▶ **GOAL**
Rewrite the material below with each "common name" switched to "vernacular name", keeping every other line as it is. Omit the pictures from your answer.

Stored dataset items
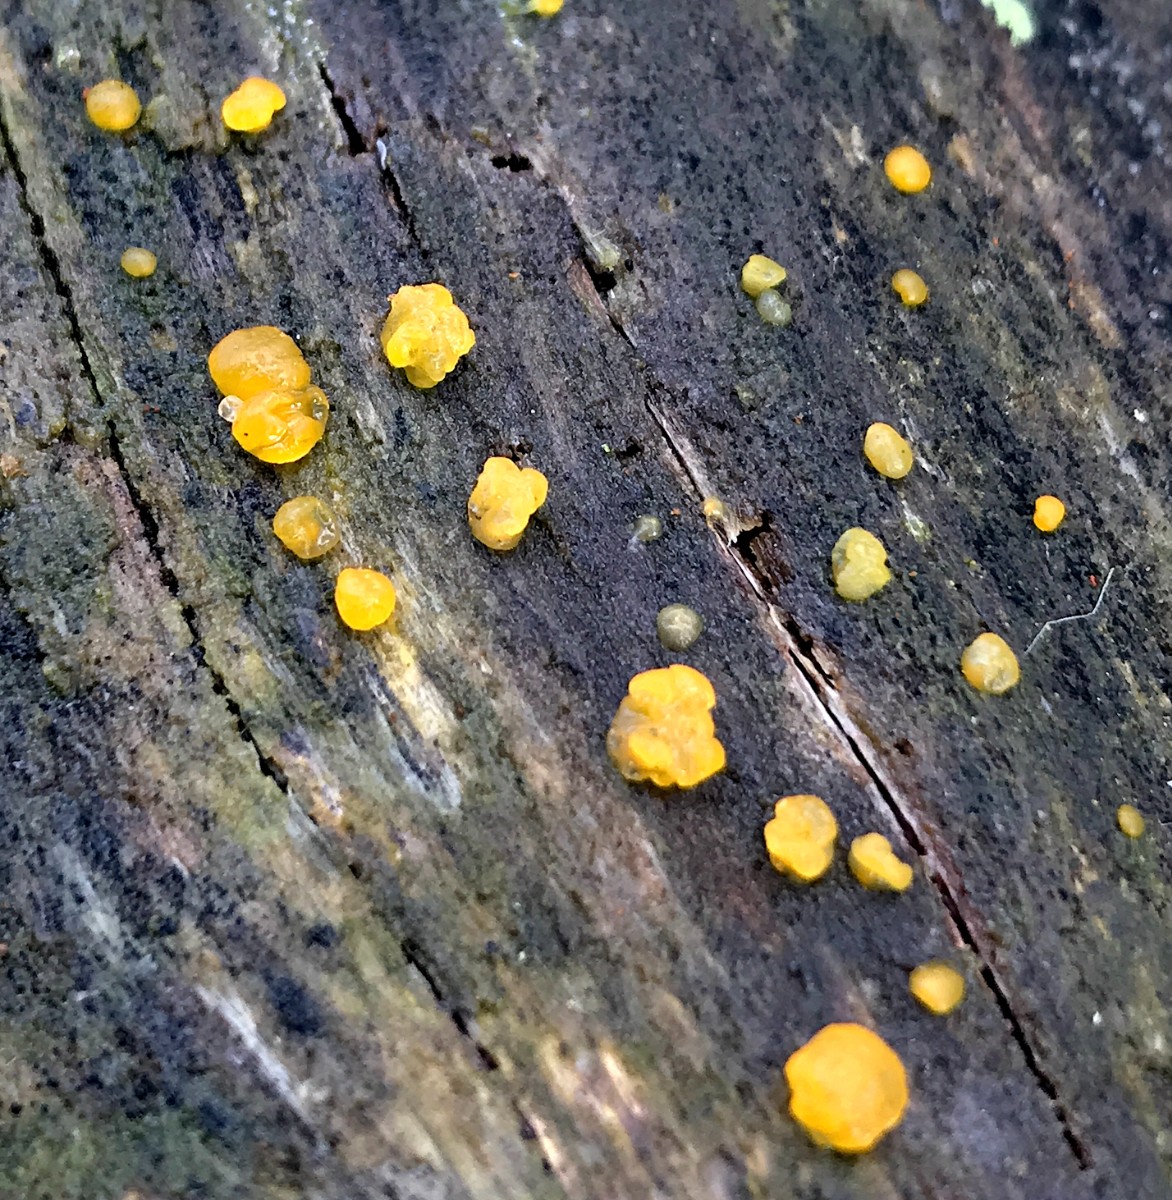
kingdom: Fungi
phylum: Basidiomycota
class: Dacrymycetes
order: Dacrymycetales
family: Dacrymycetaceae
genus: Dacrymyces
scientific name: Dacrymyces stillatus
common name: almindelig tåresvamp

▶ **FINISHED EXERCISE**
kingdom: Fungi
phylum: Basidiomycota
class: Dacrymycetes
order: Dacrymycetales
family: Dacrymycetaceae
genus: Dacrymyces
scientific name: Dacrymyces stillatus
vernacular name: almindelig tåresvamp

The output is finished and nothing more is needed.